Question

The $50kg$ circular piston shown in FIGURE P18.58 floats on $0.12mol$of compressed air.

a. What is the piston height $h$if the temperature is $30°C$?

b. How far does the piston move if the temperature is increased by $100°C$?

Short answer

a. The height of the piston is $\mathbf{24}\mathbf{}\mathit{c}\mathit{m}$

b. The piston moves$\mathbf{7}\mathbf{}\mathit{c}\mathit{m}$

Step-by-step solution

Given Parameters 

Given information are;

Weight of the cylinder : $50kg$

Circular piston floats on :$0.12mol$of compressed air

Used Theory :

Theideal gas law is given by

$PV=nRT$

Where$R=8.31J/mol.K$ is the universal gas constant.

Piston pressure is given by :

$p=p_{atm}+\frac{mg}{A}$

Finding the piston height 

(a) The gas takes the shape of a cylinder, that is, its area is given by

$$\begin{gathered} A=\pi \left(\frac{d^2}{4}\right) \\ =\pi {\left(\frac{0.10}{2}\right)}^2=7.85x{10}^{-3}m² \end{gathered}$$

Now get the gas pressure as follows:

$$\begin{gathered} p=p_{atm}+\frac{mg}{A} \\ =1.013x{10}^{5}Pa+\frac{(50kg)(9.8m/s²)}{7.85x{10}^{-3}m²} \\ =1.63x{10}^{5}Pa \end{gathered}$$

Now, substitute the values of$n,R,T,\mathrm{and}p$to get :

$$\begin{gathered} V=\frac{nRT}{P} \\ =\frac{(0.12mol)(8.31J/molK)(303K)}{(1.63x{10}^{5}Pa)} \\ =1.85x{10}^{-3}m³ \end{gathered}$$

The volume of gas is $V=Ah$. Where $h$is the height side of the piston. Use the volume value of the cylinder to get the height .

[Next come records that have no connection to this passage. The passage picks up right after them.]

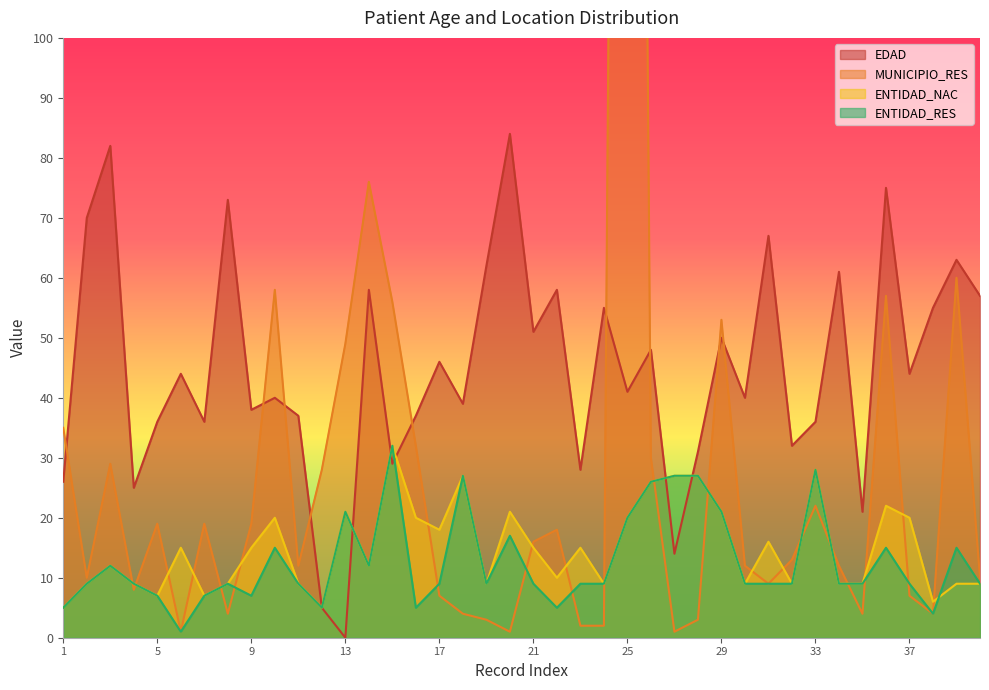

What is the difference between the ENTIDAD_NAC values at 30 and 5?

2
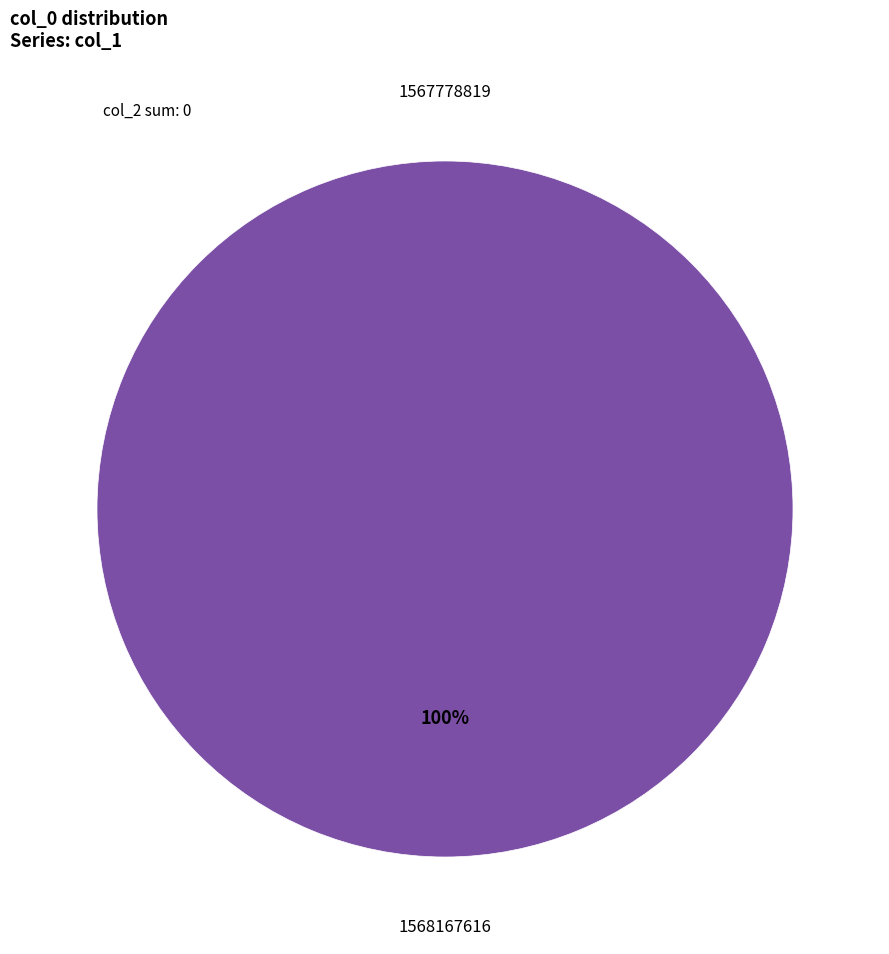

What is the change in value from 1567778819 to 1568167616?

+1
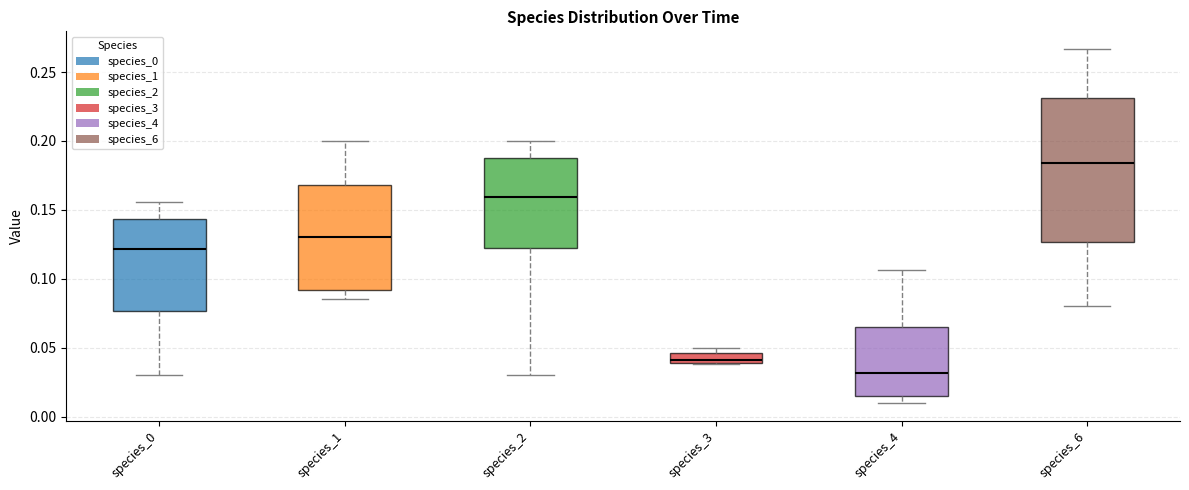

Which box is the tallest, from its lower edge to its upper edge?

species_6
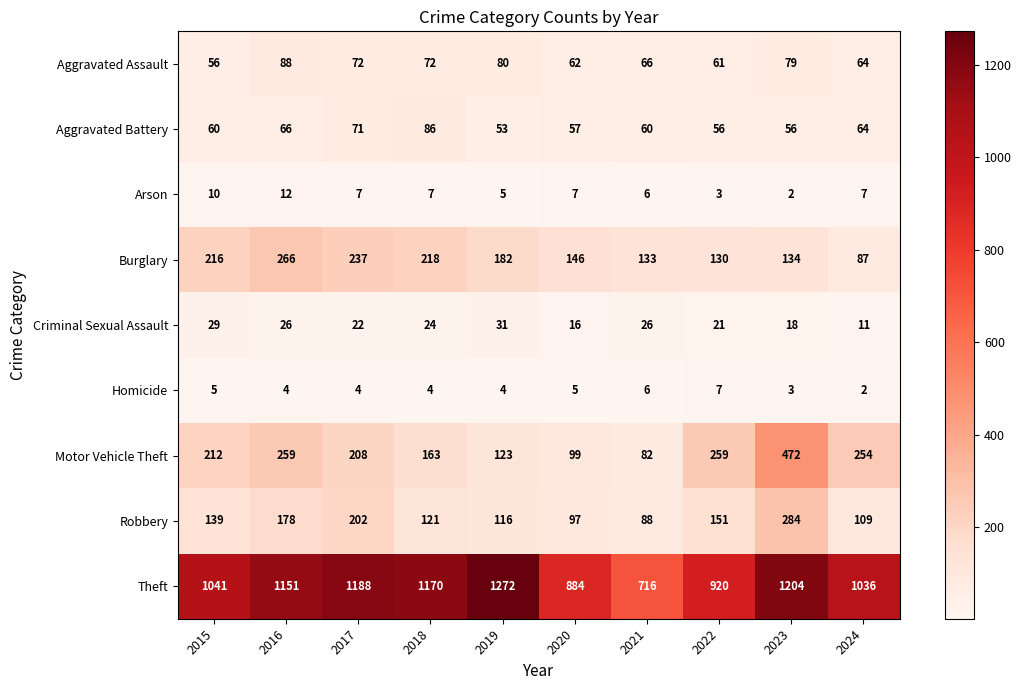

What is the greatest value displayed?

1272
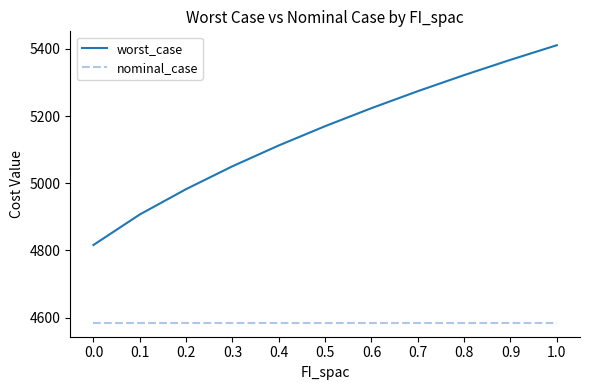

What is the difference between the maximum and second lowest values in the worst_case series?

503.6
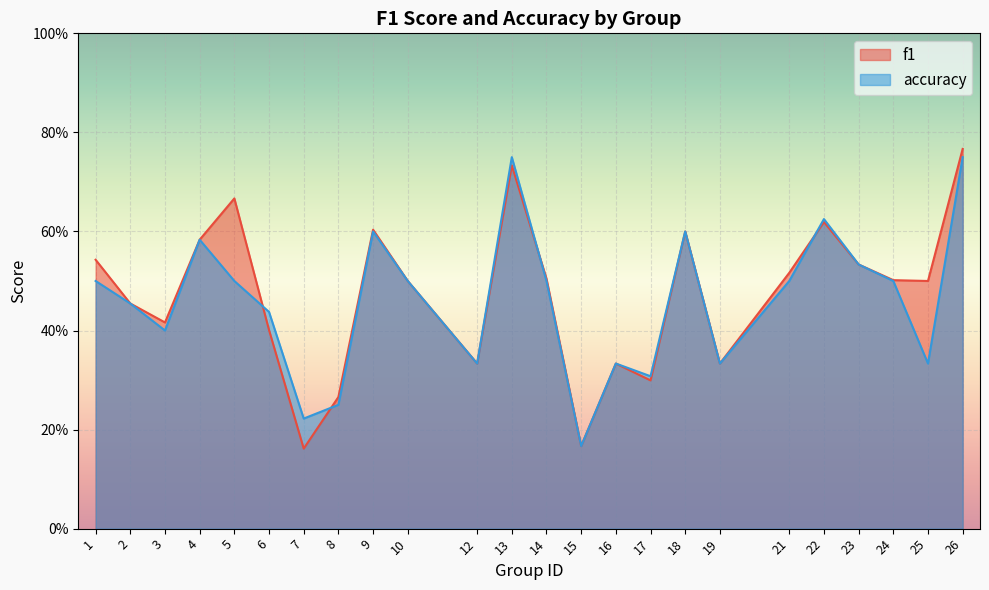

True or false: accuracy has more than 2 interior local peaks.

True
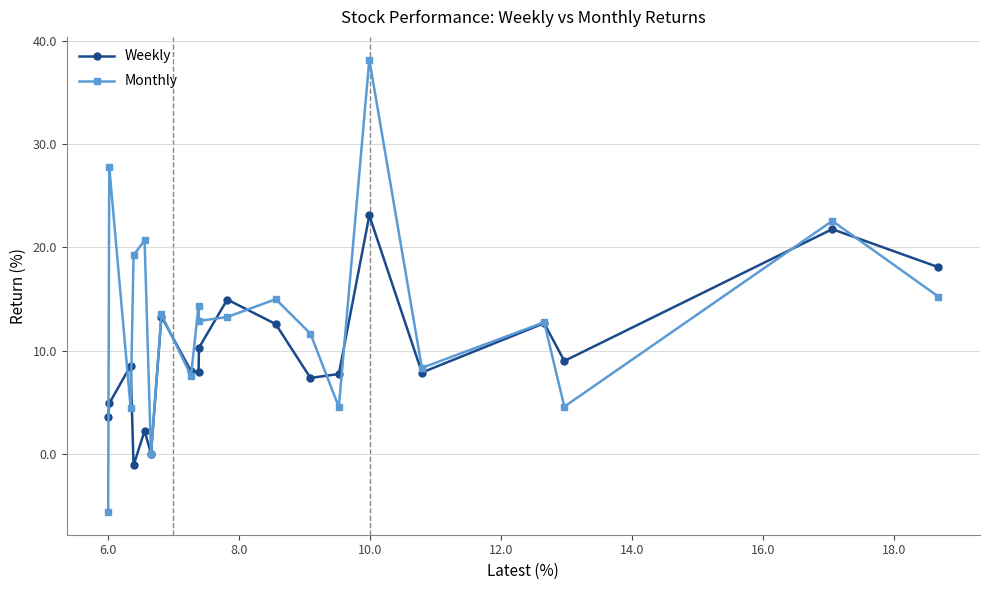

Rank the series by their maximum value, from lowest to highest.

Weekly, Monthly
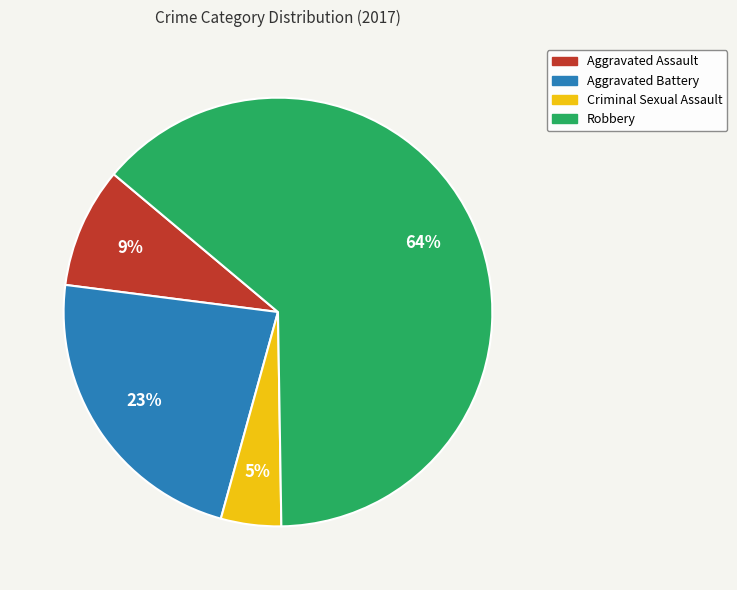

To the nearest percent, what is the combined percentage of Robbery and Criminal Sexual Assault?

68%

$$\begin{gathered} h=\frac{V}{A} \\ =\frac{1.85x{10}^{-3}{m}^3}{7.85x{10}^{-3}{m}^2} \\ =0.24m \\ =\mathbf{24}\mathbf{}\mathit{c}\mathit{m} \end{gathered}$$

Determining of piston's movement if the temperature is increased

(b) Use equation $V=\frac{nRT}{P}$to get the relationship between altitude and temperature.

$$\begin{gathered} V=\frac{nRT}{P} \\ \Rightarrow hA=\frac{nRT}{P} \\ \Rightarrow h=\frac{nRT}{AP} \end{gathered}$$

The final temperature of Kelvin is $T₂=130°C+273=403K$.

Now, substitute the values of $n,R,T_2,A,\mathrm{and}p$

$$\begin{gathered} h_2=\frac{nR{T}_2}{Ap} \\ =\frac{(0.12mol)(8.31J/molK)(403K)}{(7.85x{10}^{-3}m²)(1.63x{10}^{5}Pa)} \\ =0.31m \\ =31cm \end{gathered}$$

The distance traveled by the piston is the difference between the initial height and the final height.

$$\begin{gathered} d=h₂-h₁ \\ =31cm-24cm \\ =\mathbf{7}\mathit{c}\mathit{m} \end{gathered}$$